[Opendnssec-develop] string handling
Rick van Rein
rick at openfortress.nl
Thu Apr 9 11:50:16 UTC 2009
Hey all,
I like strlcat/strlcpy more than strncat/strncpy, but there's one worry
as far as I'm concerned. Their spec has an exceptional case if the size
argument is 0. I if had designed the function I would have exited on
those grounds, or at least raise a signal that could be caught.
Why? Because that would eradicate the exceptional (and unpractical)
situation that must formally be checked before one can rely on the
function. It is exactly because people don't read man pages very well
that strncpy/strncat are not always used properly; it is a bad idea to
raise similar-but-different exceptions on strlcat/strlcpy.
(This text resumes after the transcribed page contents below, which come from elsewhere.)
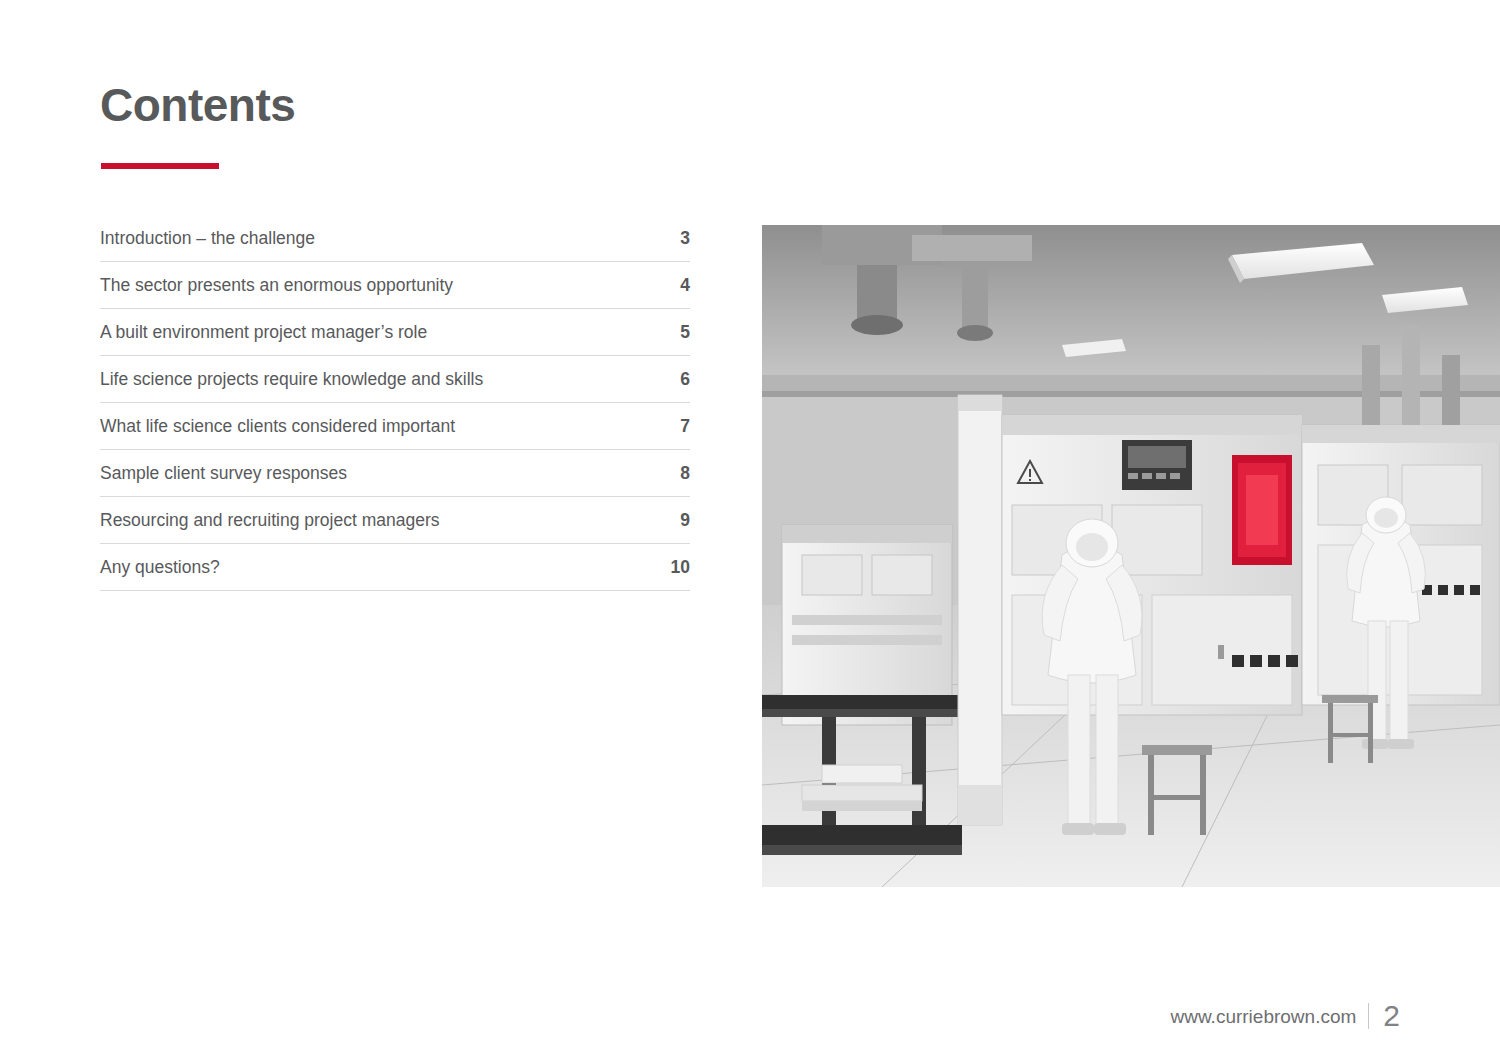Contents
| Introduction – the challenge | 3 |
| The sector presents an enormous opportunity | 4 |
| A built environment project manager’s role | 5 |
| Life science projects require knowledge and skills | 6 |
| What life science clients considered important | 7 |
| Sample client survey responses | 8 |
| Resourcing and recruiting project managers | 9 |
| Any questions? | 10 |
www.curriebrown.com 2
So I would propose to do something like
size_t strlcat(char *dst, const char *src, size_t siz) {
if (siz) {
return compat_strlcat (dst, src, siz);
} else {
kill (0, SIGHUP);
while (1) ;
}
}
Alternatively, we could adopt a coding style to insist on non-zero sizes
using assert:
assert (siz != 0);
strlcat (dst, src, siz);
> As the functions are so trivial, why not write our own (OpenDNSSEC-wide)
> versions and avoid any problems with them?
I think the common definitions still cause problems, albeit different ones.
We do need to be mindful about such things as much as we need to be mindful
about potential misinterpretations of strncat/strncpy.